Cartel presence in Utah 'exploding' with violence likely to increase, police warn
SALT LAKE CITY — The cartel presence in Utah has “exploded” in recent years and increased drug-related crime and violence could follow in the future, Unified police narcotics detectives cautioned.
“There are crimes that are going unsolved,” said an undercover detective who asked not to be identified for safety reasons. “It’s very real. It’s very, very concerning.”
One recent concerning development, according to investigators, is confidential informants saying that people involved in the drug trade have been disappearing occasionally.
“They’ll come to us and they’ll say a certain person disappeared, but we are unable to find out who this person is because they’re either undocumented, they don’t have any type of a job,” the undercover detective said.
While police have no way to determine what exactly became of these people, they believe they likely “disappeared” based on the information they received.
“It’s known that that’s why they’re disappearing — either because of some bad drug trade that happened, some arrest,” the detective said. “Unfortunately with dope off the street, it’s lost money and gains for the cartel and somebody’s got to answer for that.”
Unified Police Sgt. Lex Bell, who works in the metro gang unit, said although there is no proof, drug investigators suspect multiple unsolved murders may be cartel-related, including a February 2007 case involving two men found dead in a burned-out car near Delle, a December 2011 shooting west of The Gateway in Salt Lake City that left a man dead and a January case near Yellowstone National Park in Wyoming, where a headless body was discovered.

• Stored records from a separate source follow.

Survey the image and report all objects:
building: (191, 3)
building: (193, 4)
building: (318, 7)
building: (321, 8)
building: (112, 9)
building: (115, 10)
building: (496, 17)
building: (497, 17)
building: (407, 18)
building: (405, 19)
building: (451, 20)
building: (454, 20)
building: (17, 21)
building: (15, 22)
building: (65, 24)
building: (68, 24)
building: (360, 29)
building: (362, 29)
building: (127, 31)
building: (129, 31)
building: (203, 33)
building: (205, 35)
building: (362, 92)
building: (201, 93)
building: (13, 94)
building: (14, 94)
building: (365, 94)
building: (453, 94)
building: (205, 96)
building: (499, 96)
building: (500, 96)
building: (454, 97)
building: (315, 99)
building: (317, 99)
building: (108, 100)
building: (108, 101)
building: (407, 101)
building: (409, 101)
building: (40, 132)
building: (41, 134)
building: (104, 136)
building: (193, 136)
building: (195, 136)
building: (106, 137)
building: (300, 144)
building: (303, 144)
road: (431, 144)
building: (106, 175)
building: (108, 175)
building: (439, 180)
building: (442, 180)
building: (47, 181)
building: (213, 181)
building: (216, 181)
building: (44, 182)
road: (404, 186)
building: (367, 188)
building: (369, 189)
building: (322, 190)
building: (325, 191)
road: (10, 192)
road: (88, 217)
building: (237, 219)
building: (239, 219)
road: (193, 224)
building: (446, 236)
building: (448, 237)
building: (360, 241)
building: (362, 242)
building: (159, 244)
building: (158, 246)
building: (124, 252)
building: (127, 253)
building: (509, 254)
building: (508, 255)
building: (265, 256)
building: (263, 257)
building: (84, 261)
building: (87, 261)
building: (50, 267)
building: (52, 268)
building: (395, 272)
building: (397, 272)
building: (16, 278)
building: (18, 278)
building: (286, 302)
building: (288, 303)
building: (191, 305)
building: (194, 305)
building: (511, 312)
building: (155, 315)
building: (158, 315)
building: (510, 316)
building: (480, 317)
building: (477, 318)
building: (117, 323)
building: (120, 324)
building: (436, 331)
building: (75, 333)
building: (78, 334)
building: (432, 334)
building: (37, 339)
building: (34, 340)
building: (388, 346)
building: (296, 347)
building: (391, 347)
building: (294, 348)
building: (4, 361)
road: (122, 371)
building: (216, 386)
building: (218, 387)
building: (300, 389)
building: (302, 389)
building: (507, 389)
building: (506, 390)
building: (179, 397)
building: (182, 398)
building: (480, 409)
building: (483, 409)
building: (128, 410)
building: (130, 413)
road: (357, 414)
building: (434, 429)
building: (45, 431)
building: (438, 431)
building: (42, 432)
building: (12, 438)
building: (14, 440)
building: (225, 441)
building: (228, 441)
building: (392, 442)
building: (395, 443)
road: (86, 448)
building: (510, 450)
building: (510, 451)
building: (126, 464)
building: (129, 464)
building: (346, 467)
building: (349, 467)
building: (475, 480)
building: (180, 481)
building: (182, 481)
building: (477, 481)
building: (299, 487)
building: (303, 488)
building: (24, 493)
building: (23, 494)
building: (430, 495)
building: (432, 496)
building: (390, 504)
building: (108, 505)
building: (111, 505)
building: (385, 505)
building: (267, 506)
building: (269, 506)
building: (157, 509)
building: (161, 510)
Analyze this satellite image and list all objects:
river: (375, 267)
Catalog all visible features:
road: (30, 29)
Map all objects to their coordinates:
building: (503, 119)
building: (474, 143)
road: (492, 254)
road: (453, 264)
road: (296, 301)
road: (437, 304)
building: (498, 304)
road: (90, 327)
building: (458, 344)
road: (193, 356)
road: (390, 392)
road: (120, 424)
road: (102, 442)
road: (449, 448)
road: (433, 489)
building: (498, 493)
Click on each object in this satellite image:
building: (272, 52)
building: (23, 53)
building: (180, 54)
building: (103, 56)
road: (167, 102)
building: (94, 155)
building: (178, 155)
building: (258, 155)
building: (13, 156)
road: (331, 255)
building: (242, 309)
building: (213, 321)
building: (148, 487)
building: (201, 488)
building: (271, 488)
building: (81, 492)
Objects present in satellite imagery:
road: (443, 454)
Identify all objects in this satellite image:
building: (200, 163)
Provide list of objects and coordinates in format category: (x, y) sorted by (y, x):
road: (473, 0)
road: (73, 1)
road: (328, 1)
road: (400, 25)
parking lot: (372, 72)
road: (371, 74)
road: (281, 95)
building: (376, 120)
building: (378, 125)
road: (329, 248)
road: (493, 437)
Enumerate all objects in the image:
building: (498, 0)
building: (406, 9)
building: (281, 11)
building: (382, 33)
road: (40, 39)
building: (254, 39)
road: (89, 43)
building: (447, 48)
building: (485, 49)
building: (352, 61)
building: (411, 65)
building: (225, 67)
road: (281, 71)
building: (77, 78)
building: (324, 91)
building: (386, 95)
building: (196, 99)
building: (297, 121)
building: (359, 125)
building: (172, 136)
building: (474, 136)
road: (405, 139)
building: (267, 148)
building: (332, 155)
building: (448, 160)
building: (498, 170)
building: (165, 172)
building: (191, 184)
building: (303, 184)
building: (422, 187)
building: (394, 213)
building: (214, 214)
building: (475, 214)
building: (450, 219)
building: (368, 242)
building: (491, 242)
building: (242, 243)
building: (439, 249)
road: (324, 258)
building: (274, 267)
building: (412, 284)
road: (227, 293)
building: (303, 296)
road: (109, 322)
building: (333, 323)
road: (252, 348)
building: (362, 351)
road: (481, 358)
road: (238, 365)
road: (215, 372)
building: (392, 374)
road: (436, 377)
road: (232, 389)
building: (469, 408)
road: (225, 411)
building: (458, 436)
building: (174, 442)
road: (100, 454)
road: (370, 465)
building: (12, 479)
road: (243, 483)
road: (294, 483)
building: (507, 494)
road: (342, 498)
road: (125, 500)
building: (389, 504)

The Park County Sheriff's Office in Wyoming had circulated pictures of a belt and boots found on the headless body, in hopes of gathering more information about the crime.
Bell said he rarely heard about cartels when he first joined the police force, but the infamous Sinaloa Cartel has had a presence in Utah for at least seven or eight years and is believed to have seen significant growth in recent years.
“You’re hard-pressed to get anybody to say, ‘I’m a member of the Sinaloa Cartel,’ but what we hear, yeah, a lot of it is,” Bell said. “The drug dealer types that we’ve run across — most tell us that they’re from Sinaloa.”
Police say, however, that it's not the only cartel operating in the state.
“You’re talking about Sinaloa, La Linia and La Familia Michoacana,” he said. “There’s plenty of customer base to go around for everybody to take their share of the business.”
Business is booming, police say, thanks largely to soaring demand for competitively priced heroin — $10 for a heroin balloon compared to as much as $85 for an OxyContin pill.
Utah has always been a strong market for meth, according to the detectives, and the well-to-do economy makes the state a lucrative region for drug traffickers.
“They run it like a corporation,” Bell said. “Their corporation makes more than any other corporation that I’m aware.”
Utah also has strategic value to traffickers.
“We’re a hub, where I-15 comes right through, I-80 comes right through Utah,” Bell said. “From here, you can branch out all over the Midwest, to Colorado, up to Montana, Idaho, Wyoming.”